|
|
|
|
|
by mononcqc
4084 days ago
|
|
This implementation does rely on a lot of memory copying going on there. Rather than copying the original element to the new process, then the new mapped element back to the original process (giving you the original list's worth of memory copied twice), you'll be copying each list element once to every worker you spawn, and then you'll copy the parts of the list worked on to the next worker, on and on, until the full list is finally copied back to the caller. So instead of copying 2n elements over the processes, you'll be copying roughly 2nlogn (or is it n(n+1)/2 ?) elements around. |
|
The solution to this problem is just to store messages as they are received inside of a map data structure, so that there is no overhead for receives. This requires indexing the list which makes the code a lot more inelegant.

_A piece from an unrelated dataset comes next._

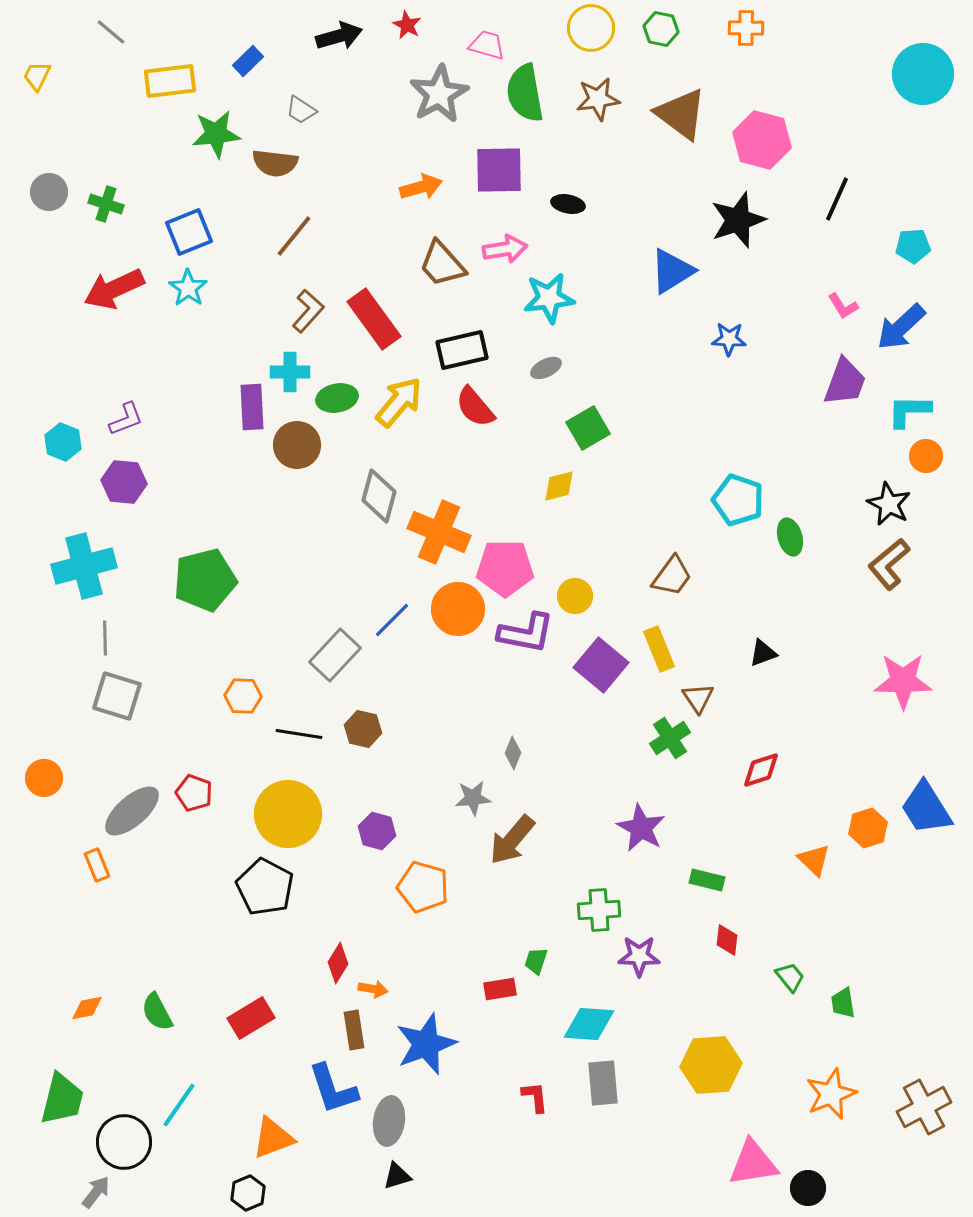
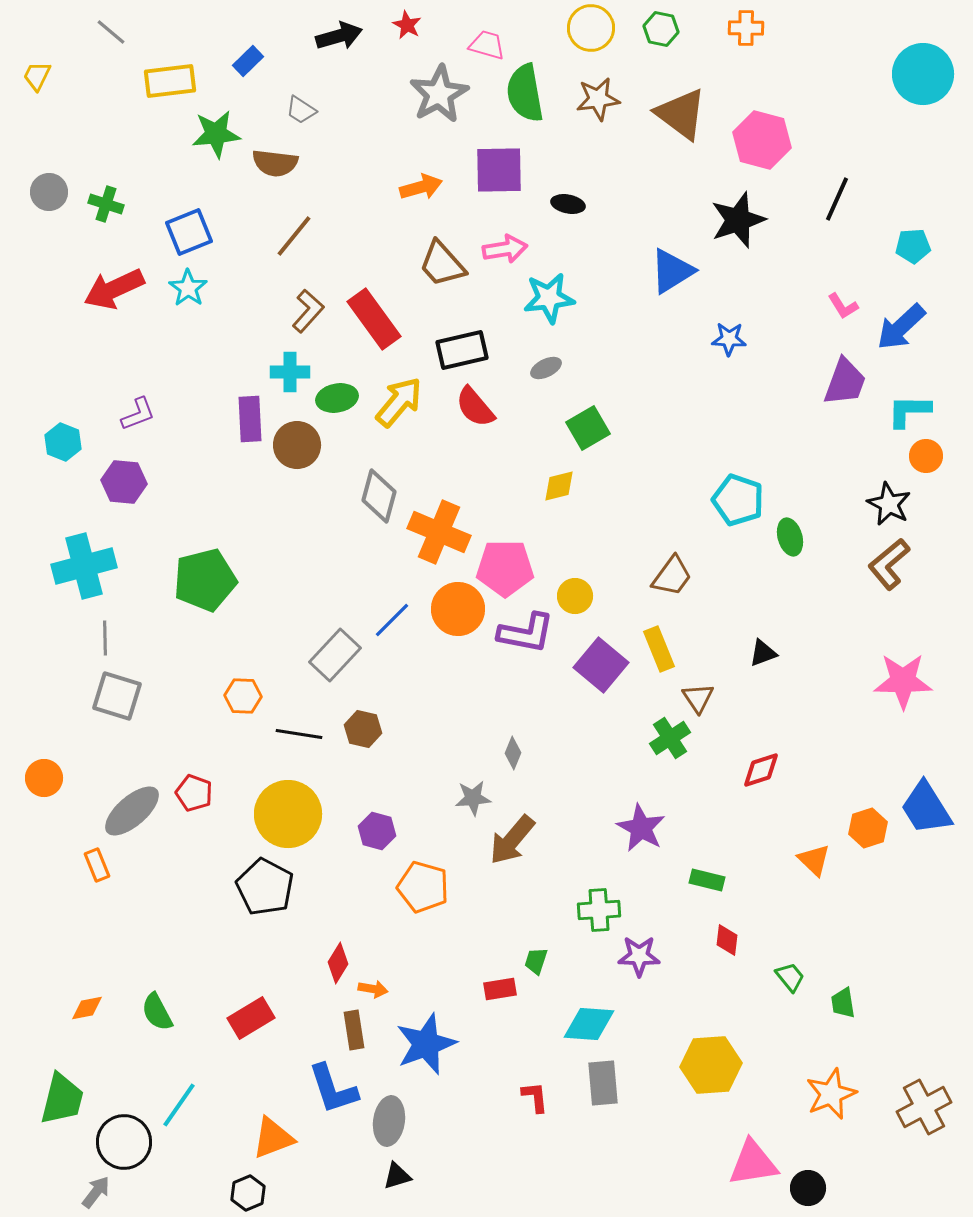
purple rectangle at (252, 407): moved 2 px left, 12 px down
purple L-shape at (126, 419): moved 12 px right, 5 px up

Edit: Given n processors and an input of size n, I believe the time complexities are: Two map solution: O(n^2)+O(f) Fold solution: O(n^2)+O(f) Two map with map data structure: O(n)+O(f)

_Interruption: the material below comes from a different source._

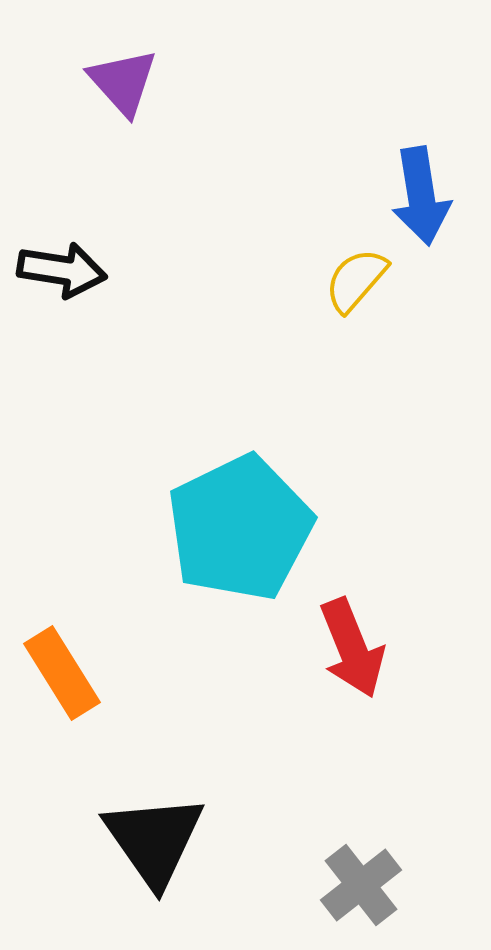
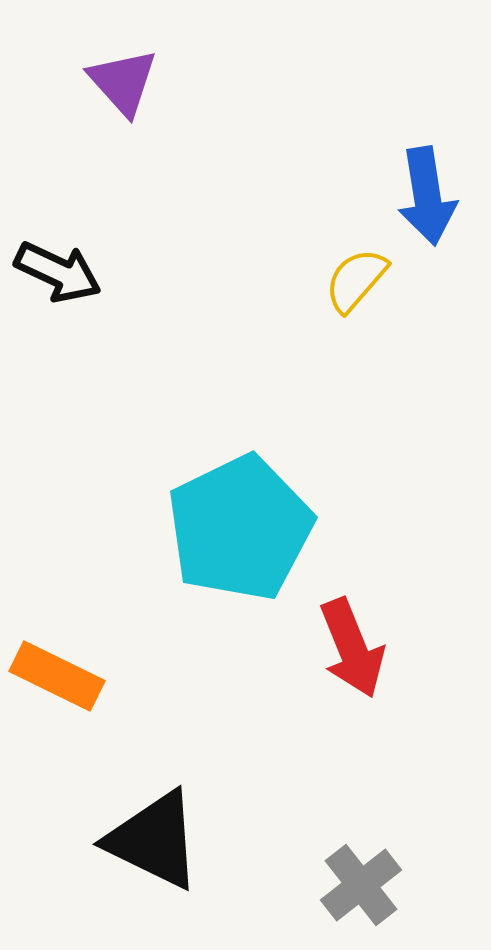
blue arrow: moved 6 px right
black arrow: moved 4 px left, 2 px down; rotated 16 degrees clockwise
orange rectangle: moved 5 px left, 3 px down; rotated 32 degrees counterclockwise
black triangle: rotated 29 degrees counterclockwise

Where O(f) is the asymptotic upper bound of the function being mapped
Edit 2: This has me thinking about what will be the most efficient way to assign an element from the list to worker processes. In Erlang, it's clear that there isn't a way to avoid the O(n) overhead since the original process must reconstruct the list in order using cons.
In an imperative language this isn't necessary. Perhaps the original process can recursively assign indicies by spawning two children worker processes which are given a range of indicies to work on (who then create their own assignment processes). I believe the overhead is then only O(log n)...